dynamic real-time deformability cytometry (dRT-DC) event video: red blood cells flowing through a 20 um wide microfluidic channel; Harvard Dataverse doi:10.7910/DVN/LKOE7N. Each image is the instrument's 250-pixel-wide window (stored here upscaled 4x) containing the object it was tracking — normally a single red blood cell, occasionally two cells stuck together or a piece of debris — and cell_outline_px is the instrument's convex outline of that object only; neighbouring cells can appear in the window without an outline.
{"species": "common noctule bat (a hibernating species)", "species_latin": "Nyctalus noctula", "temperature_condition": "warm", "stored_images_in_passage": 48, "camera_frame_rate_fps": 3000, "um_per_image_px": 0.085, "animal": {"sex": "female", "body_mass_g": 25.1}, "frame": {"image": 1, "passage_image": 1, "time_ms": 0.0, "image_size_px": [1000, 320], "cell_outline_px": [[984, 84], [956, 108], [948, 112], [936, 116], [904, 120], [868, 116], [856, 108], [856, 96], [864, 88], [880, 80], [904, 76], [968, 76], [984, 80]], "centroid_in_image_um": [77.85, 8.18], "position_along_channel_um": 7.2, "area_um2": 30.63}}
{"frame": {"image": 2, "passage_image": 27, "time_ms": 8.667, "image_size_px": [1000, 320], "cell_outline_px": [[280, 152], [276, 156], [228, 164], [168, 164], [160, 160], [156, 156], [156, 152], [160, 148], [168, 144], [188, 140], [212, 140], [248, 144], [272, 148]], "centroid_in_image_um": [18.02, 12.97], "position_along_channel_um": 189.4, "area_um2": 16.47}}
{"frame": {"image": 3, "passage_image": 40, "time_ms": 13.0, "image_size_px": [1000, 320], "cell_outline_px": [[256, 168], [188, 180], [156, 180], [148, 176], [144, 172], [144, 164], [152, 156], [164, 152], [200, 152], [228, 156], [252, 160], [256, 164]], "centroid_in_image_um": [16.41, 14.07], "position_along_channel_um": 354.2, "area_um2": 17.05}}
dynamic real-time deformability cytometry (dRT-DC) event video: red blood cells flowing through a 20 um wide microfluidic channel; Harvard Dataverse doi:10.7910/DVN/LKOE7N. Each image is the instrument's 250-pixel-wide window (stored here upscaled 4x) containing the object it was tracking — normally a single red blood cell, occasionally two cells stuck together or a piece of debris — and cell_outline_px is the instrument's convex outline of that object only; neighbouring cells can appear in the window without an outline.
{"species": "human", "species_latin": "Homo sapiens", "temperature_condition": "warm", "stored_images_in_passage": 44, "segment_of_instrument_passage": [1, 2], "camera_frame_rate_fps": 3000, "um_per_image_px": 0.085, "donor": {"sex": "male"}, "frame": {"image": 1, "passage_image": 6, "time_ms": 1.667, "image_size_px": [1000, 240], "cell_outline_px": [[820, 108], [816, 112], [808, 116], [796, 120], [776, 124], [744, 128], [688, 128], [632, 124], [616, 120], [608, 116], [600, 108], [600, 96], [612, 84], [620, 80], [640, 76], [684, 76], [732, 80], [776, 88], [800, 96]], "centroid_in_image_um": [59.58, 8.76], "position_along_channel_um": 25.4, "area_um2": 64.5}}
◆ ◆ ◆
▶ **DIRECTIONS FOR THIS TASK**: Each line of the material must be restated exactly.

▶ **EXERCISE SOLUTION**:
dynamic real-time deformability cytometry (dRT-DC) event video: red blood cells flowing through a 20 um wide microfluidic channel; Harvard Dataverse doi:10.7910/DVN/LKOE7N. Each image is the instrument's 250-pixel-wide window (stored here upscaled 4x) containing the object it was tracking — normally a single red blood cell, occasionally two cells stuck together or a piece of debris — and cell_outline_px is the instrument's convex outline of that object only; neighbouring cells can appear in the window without an outline.
{"species": "common noctule bat (a hibernating species)", "species_latin": "Nyctalus noctula", "temperature_condition": "warm", "stored_images_in_passage": 48, "camera_frame_rate_fps": 3000, "um_per_image_px": 0.085, "animal": {"sex": "female", "body_mass_g": 25.1}, "frame": {"image": 1, "passage_image": 1, "time_ms": 0.0, "image_size_px": [1000, 320], "cell_outline_px": [[984, 84], [956, 108], [948, 112], [936, 116], [904, 120], [868, 116], [856, 108], [856, 96], [864, 88], [880, 80], [904, 76], [968, 76], [984, 80]], "centroid_in_image_um": [77.85, 8.18], "position_along_channel_um": 7.2, "area_um2": 30.63}}
{"frame": {"image": 2, "passage_image": 27, "time_ms": 8.667, "image_size_px": [1000, 320], "cell_outline_px": [[280, 152], [276, 156], [228, 164], [168, 164], [160, 160], [156, 156], [156, 152], [160, 148], [168, 144], [188, 140], [212, 140], [248, 144], [272, 148]], "centroid_in_image_um": [18.02, 12.97], "position_along_channel_um": 189.4, "area_um2": 16.47}}
{"frame": {"image": 3, "passage_image": 40, "time_ms": 13.0, "image_size_px": [1000, 320], "cell_outline_px": [[256, 168], [188, 180], [156, 180], [148, 176], [144, 172], [144, 164], [152, 156], [164, 152], [200, 152], [228, 156], [252, 160], [256, 164]], "centroid_in_image_um": [16.41, 14.07], "position_along_channel_um": 354.2, "area_um2": 17.05}}
dynamic real-time deformability cytometry (dRT-DC) event video: red blood cells flowing through a 20 um wide microfluidic channel; Harvard Dataverse doi:10.7910/DVN/LKOE7N. Each image is the instrument's 250-pixel-wide window (stored here upscaled 4x) containing the object it was tracking — normally a single red blood cell, occasionally two cells stuck together or a piece of debris — and cell_outline_px is the instrument's convex outline of that object only; neighbouring cells can appear in the window without an outline.
{"species": "human", "species_latin": "Homo sapiens", "temperature_condition": "warm", "stored_images_in_passage": 44, "segment_of_instrument_passage": [1, 2], "camera_frame_rate_fps": 3000, "um_per_image_px": 0.085, "donor": {"sex": "male"}, "frame": {"image": 1, "passage_image": 6, "time_ms": 1.667, "image_size_px": [1000, 240], "cell_outline_px": [[820, 108], [816, 112], [808, 116], [796, 120], [776, 124], [744, 128], [688, 128], [632, 124], [616, 120], [608, 116], [600, 108], [600, 96], [612, 84], [620, 80], [640, 76], [684, 76], [732, 80], [776, 88], [800, 96]], "centroid_in_image_um": [59.58, 8.76], "position_along_channel_um": 25.4, "area_um2": 64.5}}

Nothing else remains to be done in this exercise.